§ PROBLEM STATEMENT:
In the issue thread about adding missing data designators, list each function name reported in the error traceback, in the order they appear.

Add missing data designators #238

Closed jkorstia closed 2 years ago

jkorstia commented 2 years ago

Hi Dr. Faircloth,

I am encountering the same error that several others have encountered (issues #237, #139, etc.). I am trying to analyze my phased UCE alignments with STACEY in BEAST as described in Andermann et al 2019. In order to do so, I have tried to use phyluce_align_add_missing_data_designators to ensure that each of my nexus files has an entry for each species, which I think is required for BEAST. When doing so, I get the same error that others have gotten before: multiprocessing.pool.RemoteTraceback: """ Traceback (most recent call last): File "/home/jkorstia/conda/envs/phyluce-1.7.1/lib/python3.6/multiprocessing/po ol.py", line 119, in worker result = (True, func(*args, *kwds)) File "/home/jkorstia/conda/envs/phyluce-1.7.1/lib/python3.6/multiprocessing/po ol.py", line 44, in mapstar return list(map(args)) File "/home/jkorstia/conda/envs/phyluce-1.7.1/bin/phyluce_align_add_missing_da ta_designators", line 208, in add_designators missing_character, File "/home/jkorstia/conda/envs/phyluce-1.7.1/bin/phyluce_align_add_missing_da ta_designators", line 163, in add_gaps_to_align local_organisms.remove(new_seq_name) ValueError: list.remove(x): x not in list

Do you have a workaround for this script or another suggestion on how to process my many alignments? I can provide input files if it would be helpful.

§ DATA BELOW:

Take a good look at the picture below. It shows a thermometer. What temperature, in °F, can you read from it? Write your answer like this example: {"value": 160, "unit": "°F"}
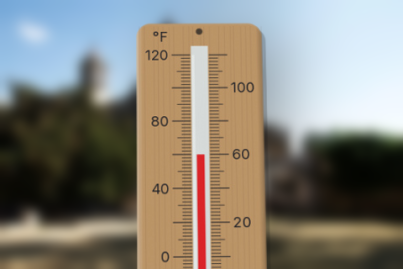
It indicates {"value": 60, "unit": "°F"}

§ ANSWER TO THIS PROBLEM:
worker, mapstar, add_designators, add_gaps_to_align